"Kayıt dışı çalıştıranların aldıkları risk kayıtlı çalışmak için ödedikleri primlerden kat kat fazladır. Kayıt dışı çalışan birisi iş kazası geçirdiğinde, denetimde veya mahkeme kararı ile tespit edildiğinde işveren tarafından ödenmesi gereken tutarlar, kayıtlı olarak çalışması halinde ödenen onlarca yıl prim tutarından daha fazla olmaktadır" şeklinde konuşan SGK İl Müdürü Mehmet Uzun, prim ödemelerinde af veya başka beklentileri içerisinde olanların, ödemelerini günü gününe yapanlara oranla zararda olduğunu dile getirdi.

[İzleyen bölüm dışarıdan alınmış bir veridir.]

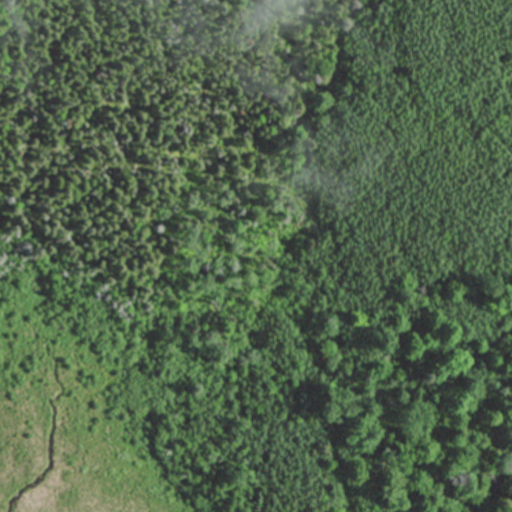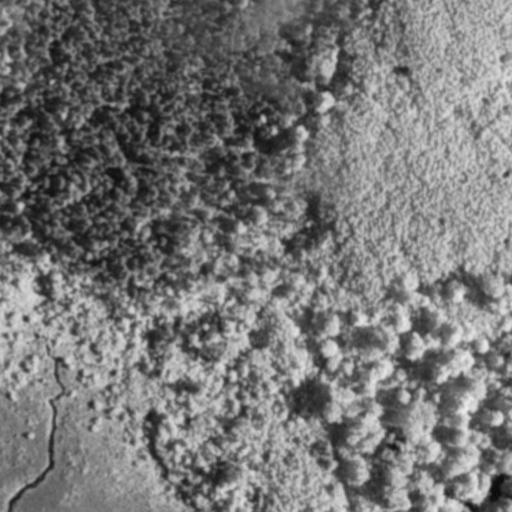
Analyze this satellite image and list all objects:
river: (392, 396)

"KORKU İLE BEKLEMEYE GEREK YOK"
"Bunun yanı sıra kayıtlı çalışanlar için işverene verilen destek ve teşviklerden kayıt dışı çalıştıranlar yararlanamamaktadırlar. Dolayısı ile işverenlerin çalışanlarını kayıt altına aldırarak ödeyecekleri primler, kayıt dışı çalıştırıp risk alarak ne zaman yakalanırım korkusu ile beklemelerinden daha karlıdır" şeklinde konuşan Uzun açıklamalarını şu şekilde sürdürdü;"Tüm Gaziantep SGK çalışanları başta denetmenler olmak üzere büyük emek ve gayret sarf etmektedirler."

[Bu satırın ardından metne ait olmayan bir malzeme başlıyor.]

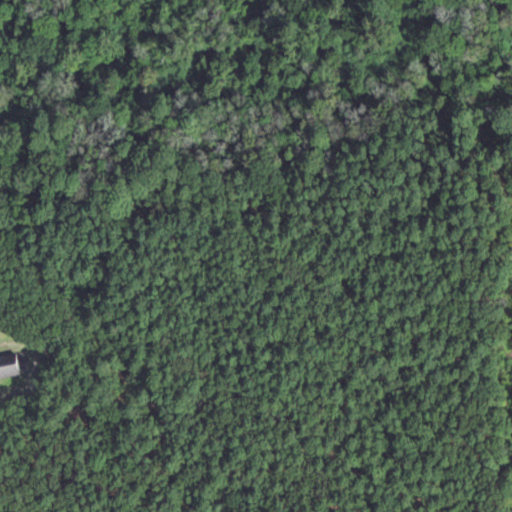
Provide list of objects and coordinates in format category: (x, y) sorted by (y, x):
building: (13, 364)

KAYIT DIŞI İSTİHDAM HAKKINDA BİLGİLENDİRMELERDE BULUNUYOR
SGK Gaziantep İl Müdürü Mehmet Uzun, sivil toplum kuruluşlarını ve İşverenleri ziyaret ederek Kayıtlı istihdamın faydaları ile kayıt dışı istihdamın zararları hakkında bilgilendirmede bulunuyor. Kişilerin sigortalı olarak çalıştırılmalarının anayasal bir hak olmakla birlikte aynı zamanda hem çalışanlar hem de işverenler açısından bir zorunluluk olduğunu, yani işverenlerin çalışanlarını sigortasız olarak çalıştırma hakları olmadığı gibi çalışan kişilerin de sigortasız çalışmak veya sigortasız çalışmayı istemek gibi bir haklarının söz konusu olmadığını anlatan Uzun, böyle bir durumun sosyal güvenlik hakkının ihlaline dikkat çekti. Uzun, kayıt dışı çalıştırmanın işverenler açısından zararlarını anlatarak; işverenlerin ciddi anlamda idari ve adli yaptırımlarla karşılaşılmasına, haksız rekabete ve piyasa dengesinin bozulmasına zemin hazırlanmasına, Devlet tarafından sağlanan asgari ücret desteği, teşvikler ile hibe ve kredi avantajlarından faydalanılamamasına, işyerinde tüm çalışanların sigortalılığı sağlanmadığı için verimliliğin ve motivasyonun azalmasına, ticari hayatta diğer işverenlere karşı güven problemi olacağından, marka oluşturma, kurumsallaşma ve pazarda yer edinme şanslarının ortadan kalkmasını anlatıyor. Uzun açıklamalarını şu şekilde sürdürdü;"Çalışanlar açısından; ‘Kayıt dışı çalışan işçinin emekli hakkı elde edememesine, çalışamaz yaşa geldiğinde başkalarının yardımına muhtaç olmasına, çalışma gücü belli bir oranda (%60) kaybettiğinde malullük aylığından yararlanamamasına, hayatlarını kaybetmeleri durumunda geride kalan eş ve çocukların(hak sahiplerinin) ölüm aylığı alamamasına, işsiz kalması durumunda işsizlik sigortasından faydalanılamamasına, ihbar ve kıdem tazminatından yoksun kalmalarına”, Devlet Açısından; “Vergi ve prim kaybına ve sosyal güvenlik sisteminde aktüeryal dengenin yani çalışan/emekli dengesinin bozulmasına, primsiz ödemelerin(sosyal yardımların) artmasına, Gelir dağılımının bozulmasına ve kaynak dağılımında etkinliğin bozulmasına, neden olacağını belirtmektedir."